1. Dos recursos de origem não identificada. 1.1. Divergências entre a movimentação financeira declarada pelo candidato e aquela aferida no extrato eletrônico do TSE. 1.2. Constatadas despesas declaradas pelo prestador que não transitaram pela conta bancária. 1.3. Omissão de nota fiscal.

2. Ainda que as falhas representem 97,88% dos valores obtidos em campanha, o valor absoluto é mínimo e, conforme entendimento jurisprudencial, permite a aplicação dos postulados da razoabilidade e da proporcionalidade para aprovar as contas com ressalvas.

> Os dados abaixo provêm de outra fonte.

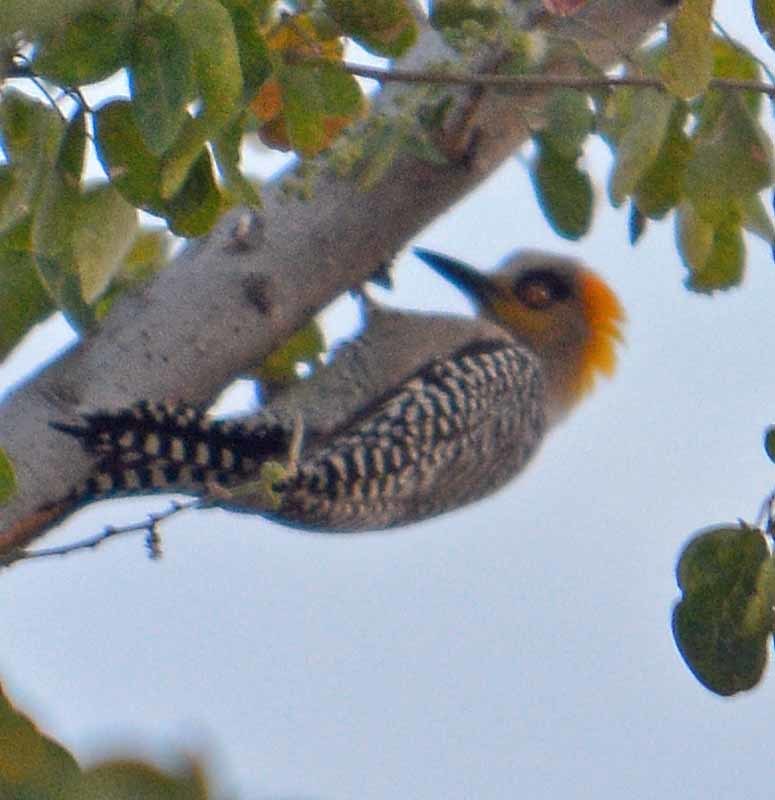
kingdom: Animalia
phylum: Chordata
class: Aves
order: Piciformes
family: Picidae
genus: Melanerpes
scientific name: Melanerpes chrysogenys
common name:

Determinado o recolhimento do montante irregular ao erário, nos termos do art. 82 da Resolução TSE n. 23.553/17.

3. Aprovação com ressalvas.

(TRE-RS; PC n. 0600698-02.2019.6.21.0000, Relator: Des. Federal Carlos Eduardo Thompson Flores, julgado em 14.07.2020.) (Grifo nosso)

 

Dessarte, tendo em vista que as irregularidades perfazem quantia inexpressiva, tenho que o recurso comporta provimento parcial, com a aprovação com ressalvas das contas.

Diante do exposto, VOTO pelo parcial provimento do recurso, para aprovar com ressalvas as contas de CLOVES DE OLIVEIRA e IDINEI QUIONHA DOS SANTOS, candidatos, respectivamente, aos cargos de prefeito e vice-prefeito do Município de Bom Progresso nas eleições de 2020.